_練習問題_
(1) 本文抜粋のうち、「多くの課題を抱えるようになったDNS」で始まり「などが理由として挙げられる。」に至るまでの箇所を、一字一句違えずに書き写してください。
(2) 本文抜粋の「DNSにとっての課題は」で始まる段落を、主要な事実を保ったまま簡潔な箇条書きにまとめてください。

画面2 “being phased out”が宣言されている.suドメイン名

多くの課題を抱えるようになったDNS

 従来、トップレベルドメイン名の数が抑えられてきたのは、ルートサーバに過度の負荷がかかるのを避ける意味合いがあったものと推測される。実際、一時期のルートサーバには大きな負荷がかかっていたことがあり、その安全の確保はインターネットにとって重要な意味を持っていたからだ。

 しかし、その後の状況の変化がトップレベルドメイン名の増加を許容できるようになってきた。具体的には、物理的に世界で13サイトしかなかったルートサーバが、IPエニーキャストなどの技術により、百台以上のルートサーバで負荷分散できるようになっていることなどが理由として挙げられる。

 DNSにとっての課題は、むしろ増え続けるDNSクエリや広がる利用範囲だろう。図1は2007年のInternet Weekの「DNS Day」でJPRSから発表された資料だが、ドメイン名の登録数の伸びよりもDNSクエリの伸びのほうがはるかに大きい。今後は、迷惑メール対策のためのSPF(Sender Policy Framwork)やDKIM(DomainKeys Identified Mail)などの仕組みも活用が見込まれるため、クエリの増加はさらに大きくなると考えられる。

図1 増え続けるDNSクエリを示したグラフ

 また、「IPv4アドレス在庫枯渇問題」により、今後はIPv6アドレスの利用状況が大幅に増えることも考えなくてはならない。特に注意する必要があるのは、IPv6アドレスやSPF、DKIMのための情報を格納するには、現在の512バイトというUDPパケットサイズでは大きさが不足する可能性が高いことだ。必然的に、EDNS0(DNS用拡張メカニズム )への対応や、TCPフォールバックを考える必要が出てくるだろう。

_提供データ_
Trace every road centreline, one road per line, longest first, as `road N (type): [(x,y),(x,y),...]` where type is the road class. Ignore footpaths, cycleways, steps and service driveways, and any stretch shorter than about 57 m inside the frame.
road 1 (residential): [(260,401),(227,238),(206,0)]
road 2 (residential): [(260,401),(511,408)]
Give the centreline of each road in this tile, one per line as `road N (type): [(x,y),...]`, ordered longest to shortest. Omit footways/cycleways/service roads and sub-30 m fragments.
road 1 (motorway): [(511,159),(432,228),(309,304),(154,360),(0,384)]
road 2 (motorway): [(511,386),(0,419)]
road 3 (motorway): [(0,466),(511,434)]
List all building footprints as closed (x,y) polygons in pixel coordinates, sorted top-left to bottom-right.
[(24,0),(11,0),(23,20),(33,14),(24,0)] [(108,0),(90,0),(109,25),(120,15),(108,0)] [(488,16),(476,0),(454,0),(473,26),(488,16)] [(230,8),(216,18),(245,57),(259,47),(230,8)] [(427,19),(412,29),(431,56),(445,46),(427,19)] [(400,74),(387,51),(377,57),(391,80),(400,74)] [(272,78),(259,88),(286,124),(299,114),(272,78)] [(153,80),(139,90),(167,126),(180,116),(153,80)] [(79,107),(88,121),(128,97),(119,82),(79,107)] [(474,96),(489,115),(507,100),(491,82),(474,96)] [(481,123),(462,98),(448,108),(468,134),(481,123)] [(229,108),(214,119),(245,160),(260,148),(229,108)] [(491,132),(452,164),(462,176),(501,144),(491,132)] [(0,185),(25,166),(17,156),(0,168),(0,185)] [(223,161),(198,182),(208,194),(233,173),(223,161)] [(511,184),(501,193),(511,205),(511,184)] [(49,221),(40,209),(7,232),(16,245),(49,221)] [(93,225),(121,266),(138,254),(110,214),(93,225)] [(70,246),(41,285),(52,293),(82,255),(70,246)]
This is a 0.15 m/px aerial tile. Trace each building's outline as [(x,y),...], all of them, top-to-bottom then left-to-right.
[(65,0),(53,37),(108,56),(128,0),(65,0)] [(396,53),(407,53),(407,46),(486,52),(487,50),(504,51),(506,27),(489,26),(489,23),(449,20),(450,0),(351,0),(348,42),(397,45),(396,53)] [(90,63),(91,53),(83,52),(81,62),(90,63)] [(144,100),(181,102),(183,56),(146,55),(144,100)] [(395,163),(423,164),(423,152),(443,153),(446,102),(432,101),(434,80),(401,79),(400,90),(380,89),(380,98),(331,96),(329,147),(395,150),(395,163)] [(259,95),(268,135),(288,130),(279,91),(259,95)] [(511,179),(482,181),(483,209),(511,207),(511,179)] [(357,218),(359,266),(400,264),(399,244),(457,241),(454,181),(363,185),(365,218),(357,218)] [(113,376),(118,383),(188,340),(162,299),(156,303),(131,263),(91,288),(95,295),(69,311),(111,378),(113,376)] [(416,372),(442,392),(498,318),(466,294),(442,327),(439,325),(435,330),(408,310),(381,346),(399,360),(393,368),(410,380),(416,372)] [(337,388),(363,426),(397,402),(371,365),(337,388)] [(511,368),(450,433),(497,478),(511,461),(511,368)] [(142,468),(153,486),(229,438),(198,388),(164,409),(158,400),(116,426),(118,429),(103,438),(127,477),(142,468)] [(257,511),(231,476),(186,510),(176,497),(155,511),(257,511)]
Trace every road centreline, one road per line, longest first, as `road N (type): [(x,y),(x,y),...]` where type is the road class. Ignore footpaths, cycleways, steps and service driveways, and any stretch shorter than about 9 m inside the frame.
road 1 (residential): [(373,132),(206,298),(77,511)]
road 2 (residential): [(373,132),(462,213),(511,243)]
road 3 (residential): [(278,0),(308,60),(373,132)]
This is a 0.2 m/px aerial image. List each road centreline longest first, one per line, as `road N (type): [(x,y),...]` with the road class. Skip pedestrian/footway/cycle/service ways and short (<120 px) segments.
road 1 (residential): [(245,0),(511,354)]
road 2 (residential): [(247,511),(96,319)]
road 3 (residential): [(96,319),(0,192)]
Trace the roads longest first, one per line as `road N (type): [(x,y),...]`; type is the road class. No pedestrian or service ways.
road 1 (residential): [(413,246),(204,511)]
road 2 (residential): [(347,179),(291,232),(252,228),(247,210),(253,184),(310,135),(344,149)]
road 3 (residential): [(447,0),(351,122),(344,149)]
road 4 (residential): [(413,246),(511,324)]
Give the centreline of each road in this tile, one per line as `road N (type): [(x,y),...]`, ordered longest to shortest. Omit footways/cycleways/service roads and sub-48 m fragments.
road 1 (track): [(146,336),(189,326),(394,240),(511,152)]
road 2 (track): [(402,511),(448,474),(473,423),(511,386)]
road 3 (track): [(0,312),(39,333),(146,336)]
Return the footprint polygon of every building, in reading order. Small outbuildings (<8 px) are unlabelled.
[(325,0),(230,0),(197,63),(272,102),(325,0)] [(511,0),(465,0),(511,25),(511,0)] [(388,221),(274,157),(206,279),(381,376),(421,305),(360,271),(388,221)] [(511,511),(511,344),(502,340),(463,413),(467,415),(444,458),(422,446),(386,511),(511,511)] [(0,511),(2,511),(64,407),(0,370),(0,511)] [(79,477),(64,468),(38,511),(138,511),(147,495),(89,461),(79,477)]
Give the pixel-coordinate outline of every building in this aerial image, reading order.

_各問の解答_
(1)
多くの課題を抱えるようになったDNS

 従来、トップレベルドメイン名の数が抑えられてきたのは、ルートサーバに過度の負荷がかかるのを避ける意味合いがあったものと推測される。実際、一時期のルートサーバには大きな負荷がかかっていたことがあり、その安全の確保はインターネットにとって重要な意味を持っていたからだ。

 しかし、その後の状況の変化がトップレベルドメイン名の増加を許容できるようになってきた。具体的には、物理的に世界で13サイトしかなかったルートサーバが、IPエニーキャストなどの技術により、百台以上のルートサーバで負荷分散できるようになっていることなどが理由として挙げられる。

(2)
- DNSにとっての課題は、むしろ増え続けるDNSクエリや広がる利用範囲だとされる。
- 2007年のInternet Weekの「DNS Day」でJPRSが発表した資料(図1)によると、DNSクエリの伸びはドメイン名の登録数の伸びよりもはるかに大きい。
- 今後は迷惑メール対策のためのSPFやDKIMなどの活用が見込まれるため、クエリはさらに大きく増えると考えられる。